* [WORKING DATA]:
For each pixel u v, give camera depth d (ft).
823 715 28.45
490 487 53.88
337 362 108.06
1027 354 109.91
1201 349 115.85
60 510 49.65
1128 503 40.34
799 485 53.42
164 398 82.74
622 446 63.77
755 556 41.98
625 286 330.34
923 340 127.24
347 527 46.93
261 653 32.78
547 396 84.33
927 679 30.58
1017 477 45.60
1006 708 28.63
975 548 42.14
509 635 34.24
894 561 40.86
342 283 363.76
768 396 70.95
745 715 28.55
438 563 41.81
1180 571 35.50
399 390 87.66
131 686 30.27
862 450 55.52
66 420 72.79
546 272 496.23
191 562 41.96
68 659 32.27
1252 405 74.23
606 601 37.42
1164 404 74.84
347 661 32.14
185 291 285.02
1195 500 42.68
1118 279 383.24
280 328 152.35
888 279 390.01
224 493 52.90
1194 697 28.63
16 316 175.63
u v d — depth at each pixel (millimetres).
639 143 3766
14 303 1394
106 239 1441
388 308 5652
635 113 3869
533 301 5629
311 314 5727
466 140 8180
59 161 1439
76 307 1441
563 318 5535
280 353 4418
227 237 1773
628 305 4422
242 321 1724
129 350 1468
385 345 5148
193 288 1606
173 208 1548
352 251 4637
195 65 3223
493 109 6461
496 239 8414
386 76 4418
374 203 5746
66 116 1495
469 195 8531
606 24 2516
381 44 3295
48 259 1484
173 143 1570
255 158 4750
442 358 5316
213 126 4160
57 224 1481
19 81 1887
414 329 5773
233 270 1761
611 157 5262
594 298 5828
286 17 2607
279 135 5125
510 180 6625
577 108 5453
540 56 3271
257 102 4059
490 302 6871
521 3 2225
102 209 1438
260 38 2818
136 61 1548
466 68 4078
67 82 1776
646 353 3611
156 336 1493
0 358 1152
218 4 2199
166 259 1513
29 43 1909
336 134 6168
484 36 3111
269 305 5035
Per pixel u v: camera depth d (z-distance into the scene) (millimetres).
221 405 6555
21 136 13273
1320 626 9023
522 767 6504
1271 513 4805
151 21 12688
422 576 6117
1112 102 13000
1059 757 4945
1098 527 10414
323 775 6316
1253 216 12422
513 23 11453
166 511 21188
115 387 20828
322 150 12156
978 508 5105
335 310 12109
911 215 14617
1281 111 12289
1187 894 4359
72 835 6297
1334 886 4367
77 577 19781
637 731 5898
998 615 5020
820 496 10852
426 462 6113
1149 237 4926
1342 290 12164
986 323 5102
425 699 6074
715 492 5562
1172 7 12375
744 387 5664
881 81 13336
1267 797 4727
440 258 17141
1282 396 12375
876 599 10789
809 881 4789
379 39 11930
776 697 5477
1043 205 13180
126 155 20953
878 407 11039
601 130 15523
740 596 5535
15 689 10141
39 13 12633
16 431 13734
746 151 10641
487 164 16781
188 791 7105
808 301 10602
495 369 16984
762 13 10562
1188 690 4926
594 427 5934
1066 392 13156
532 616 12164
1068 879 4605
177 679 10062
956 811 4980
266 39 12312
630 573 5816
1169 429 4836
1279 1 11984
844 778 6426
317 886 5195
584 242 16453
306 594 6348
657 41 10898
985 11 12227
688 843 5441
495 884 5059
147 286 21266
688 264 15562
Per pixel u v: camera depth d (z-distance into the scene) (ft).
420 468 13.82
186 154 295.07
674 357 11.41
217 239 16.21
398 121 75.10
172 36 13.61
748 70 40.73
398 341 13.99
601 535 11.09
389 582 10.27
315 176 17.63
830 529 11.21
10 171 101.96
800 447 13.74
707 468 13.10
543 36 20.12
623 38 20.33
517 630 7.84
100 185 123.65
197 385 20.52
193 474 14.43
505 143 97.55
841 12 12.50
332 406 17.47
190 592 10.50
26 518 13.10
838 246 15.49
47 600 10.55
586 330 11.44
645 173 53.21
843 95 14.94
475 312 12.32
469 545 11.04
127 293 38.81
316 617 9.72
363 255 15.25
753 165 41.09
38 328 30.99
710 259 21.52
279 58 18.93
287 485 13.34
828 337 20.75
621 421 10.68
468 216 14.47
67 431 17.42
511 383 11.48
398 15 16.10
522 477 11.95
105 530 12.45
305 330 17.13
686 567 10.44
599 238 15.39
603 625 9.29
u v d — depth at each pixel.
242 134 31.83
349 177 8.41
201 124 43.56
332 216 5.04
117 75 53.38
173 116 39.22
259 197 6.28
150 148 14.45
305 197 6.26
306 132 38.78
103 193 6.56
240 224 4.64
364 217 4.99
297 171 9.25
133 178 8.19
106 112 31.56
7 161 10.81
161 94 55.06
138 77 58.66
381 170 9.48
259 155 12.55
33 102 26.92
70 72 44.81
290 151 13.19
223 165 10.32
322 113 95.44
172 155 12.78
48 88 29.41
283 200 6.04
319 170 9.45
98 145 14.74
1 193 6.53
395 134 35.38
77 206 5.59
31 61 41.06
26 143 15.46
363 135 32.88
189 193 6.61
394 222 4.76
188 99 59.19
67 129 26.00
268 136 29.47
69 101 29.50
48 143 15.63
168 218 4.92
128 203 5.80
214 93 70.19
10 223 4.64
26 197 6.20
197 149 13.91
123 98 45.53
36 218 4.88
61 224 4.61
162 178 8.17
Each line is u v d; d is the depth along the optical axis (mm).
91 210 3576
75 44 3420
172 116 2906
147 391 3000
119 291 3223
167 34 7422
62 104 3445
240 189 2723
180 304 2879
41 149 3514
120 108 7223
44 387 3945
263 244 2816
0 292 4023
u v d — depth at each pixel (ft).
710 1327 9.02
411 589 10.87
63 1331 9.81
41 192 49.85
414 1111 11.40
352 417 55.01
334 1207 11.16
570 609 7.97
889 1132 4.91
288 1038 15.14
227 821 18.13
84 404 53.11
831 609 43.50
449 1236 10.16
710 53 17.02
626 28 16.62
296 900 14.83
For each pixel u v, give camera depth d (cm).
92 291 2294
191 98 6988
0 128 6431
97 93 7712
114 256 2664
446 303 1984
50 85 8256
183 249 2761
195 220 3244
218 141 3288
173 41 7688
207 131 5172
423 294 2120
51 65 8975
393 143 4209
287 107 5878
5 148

* [TASK]: Going back over the entries above, copy word for word every line from the one that has "707 468 13.10" on through the one that has "127 293 38.81".

* [EXERCISE OUTPUT]:
707 468 13.10
543 36 20.12
623 38 20.33
517 630 7.84
100 185 123.65
197 385 20.52
193 474 14.43
505 143 97.55
841 12 12.50
332 406 17.47
190 592 10.50
26 518 13.10
838 246 15.49
47 600 10.55
586 330 11.44
645 173 53.21
843 95 14.94
475 312 12.32
469 545 11.04
127 293 38.81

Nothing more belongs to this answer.